Are We in an AI Revolution? Part Three of Three

Welcome to part three of “Are we in an AI revolution?”. If you haven’t already, be sure to read Part One here and Part Two here.

We left off with a deep dive into the categories of AI capabilities.  Let’s now bring this all back around with some real-world guidance in terms of AI and search capabilities.

Real World Guidance for Search

Obviously, there is a lot to take in around AI capabilities and the varied offerings available within the market. To break this down, I have three core takeaways that should help cut through the noise and refine an AI strategy for your search initiatives.

1. Put Your “Innovate” Hat On

This is not as simple as “turn on AI” and everything will get better.  Yes, AI capabilities can have dramatic effects on quality and user experience, but they require innovative thinking coupled with good planning and execution.
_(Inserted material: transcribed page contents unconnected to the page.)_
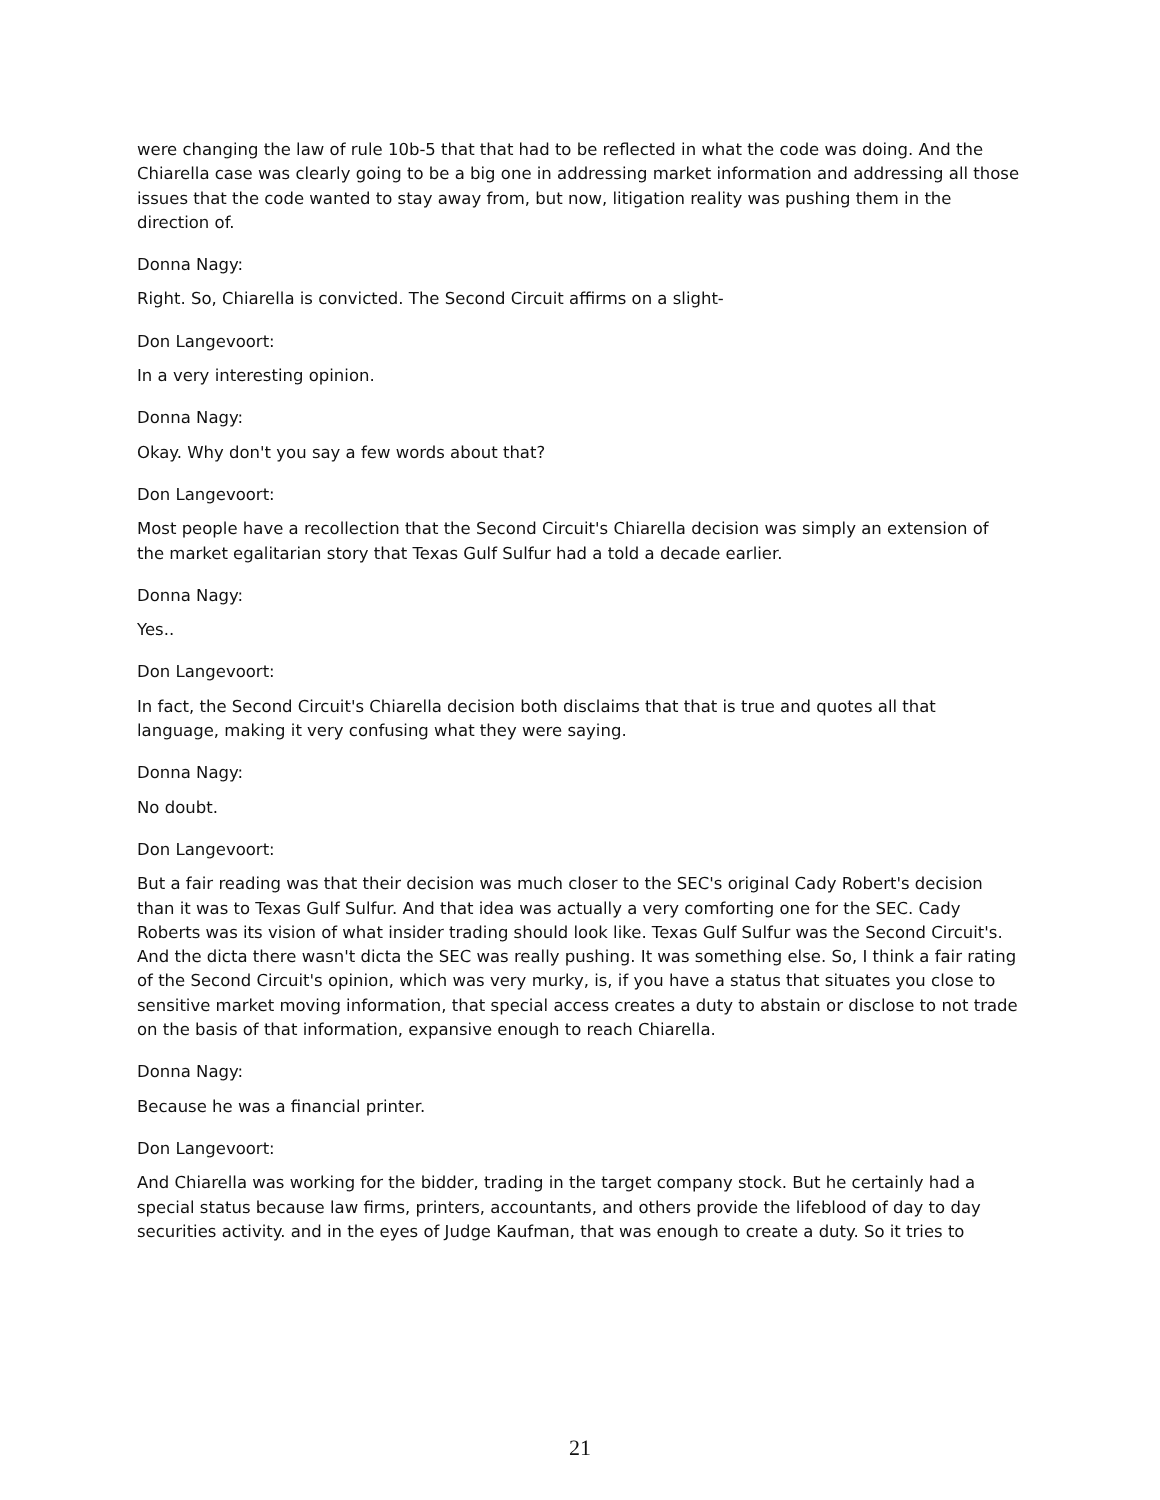were changing the law of rule 10b-5 that that had to be reflected in what the code was doing. And the Chiarella case was clearly going to be a big one in addressing market information and addressing all those issues that the code wanted to stay away from, but now, litigation reality was pushing them in the direction of.
Donna Nagy:
Right. So, Chiarella is convicted. The Second Circuit affirms on a slight-
Don Langevoort:
In a very interesting opinion.
Donna Nagy:
Okay. Why don't you say a few words about that?
Don Langevoort:
Most people have a recollection that the Second Circuit's Chiarella decision was simply an extension of the market egalitarian story that Texas Gulf Sulfur had a told a decade earlier.
Donna Nagy:
Yes..
Don Langevoort:
In fact, the Second Circuit's Chiarella decision both disclaims that that is true and quotes all that language, making it very confusing what they were saying.
Donna Nagy:
No doubt.
Don Langevoort:
But a fair reading was that their decision was much closer to the SEC's original Cady Robert's decision than it was to Texas Gulf Sulfur. And that idea was actually a very comforting one for the SEC. Cady Roberts was its vision of what insider trading should look like. Texas Gulf Sulfur was the Second Circuit's. And the dicta there wasn't dicta the SEC was really pushing. It was something else. So, I think a fair rating of the Second Circuit's opinion, which was very murky, is, if you have a status that situates you close to sensitive market moving information, that special access creates a duty to abstain or disclose to not trade on the basis of that information, expansive enough to reach Chiarella.
Donna Nagy:
Because he was a financial printer.
Don Langevoort:
And Chiarella was working for the bidder, trading in the target company stock. But he certainly had a special status because law firms, printers, accountants, and others provide the lifeblood of day to day securities activity. and in the eyes of Judge Kaufman, that was enough to create a duty. So it tries to
21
Start from the user perspective, with a little brainstorming on which issues are the most important to your users.  Perhaps you have a lot of knowledge locked away in videos and exposing the content within those videos via search is a great way to start.  Perhaps your users aren’t good at querying the search index, so a project allowing them to use natural language when working with search is a great place to start. Once you understand their issues, look over the AI capabilities and toolkits and come up with an innovative approach to solve their problems.

Once you’ve designed an approach, treat it as a core feature of a deployment with accompanying use cases and user tests that both define the impact and make testing the impact possible.  If you do this, then you’ll be able to easily quantify the impact and investment. Once you find manageable project chunks, focused on specific capabilities, you’ll find that the concepts of AI are easier to manage.

2. An AI Strategy Needs to be Best of Breed

AI capabilities should not be looked at like traditional IT systems.  While it makes sense to standardize on a hardware platform (i.e. use all Dell laptops or HP servers), the same is not true for AI vendors.  You do not need, and should not want, to decide on a single AI vendor. No one should be a “Google” or a “Microsoft” shop when it comes to AI. You need to leverage the vendor that is the best at the capability you need. You need the ability to integrate with multiple providers and then switch providers should capabilities change, or when new features become available.  A best of breed strategy is the way forward. This is the same strategy we have been following in the search market, and the same applies for AI.  The advice we give on search engines is to pick the best one for you today (Elasticsearch, AzureSearch, SharePoint, etc.) and then don’t be afraid to switch if one becomes more compelling than the other.  The same is said for AI capabilities.

I would not be surprised to see a best in class AI-driven search application to leverage Google Cloud Video Intelligence for video analysis, Microsoft Cognitive Services Vision for Image analysis, and Amazon Comprehend for NLP capabilities.  This model takes the best of each vendor and applies them together, forming a complete strategy. I also wouldn’t be surprised to learn that six months later all three of the components have been swapped out for the current market leader. Doing that is the true power of best of breed.

3. Don’t Get Confused with Hype

When evaluating AI capabilities, be inquisitive and thorough in digging into how the system works, how it was trained, what additional training is needed, and what the size of the data set is that is needed to be effective.

As an example, if accurate image recognition requires that you feed millions of images to the solution to properly train it, then will you be able to provide that level of example imagery?  Training and access to data sets of size are one of the key pieces to understand in terms of AI.  In many cases, the training and data sets are baked into the offering (an example of this are the Image and Video recognition services offered by Google, Microsoft, and Amazon).  In these cases, you pay for the API usage, which allows those providers to monetize the training and data sets they have done. In open source solutions, the training often falls on the provider, exposing a hidden cost that may not have been originally understood.

In the end, AI is not magic and be weary of high level “because AI-type” answers when you ask for details.  If it can’t be explained, then it’s hype. If it’s hype, then the result will be overpromising and underdelivering. This hype cycle gives these capabilities a bad name and muddies the waters around the actual results that companies can see.  For every success story, there’s a story of a vendor that was unable to deliver. The foundation of any search solution still requires connectivity to systems and metadata across all content.  AI capabilities sit on top of those foundational blocks. Make sure you build on a solid foundation.

Now What?

This concludes the three part series that I hope has provided valuable information surrounding all things AI.  Please comment with your thoughts and opinions as well.  Sharing experiences and beliefs around AI will only help to further the understanding and growth of this technology. My final recommendation to you is to continue to research and evaluate how AI factors into your overall search strategy, as things are changing fast.  Revolutions wait for no one.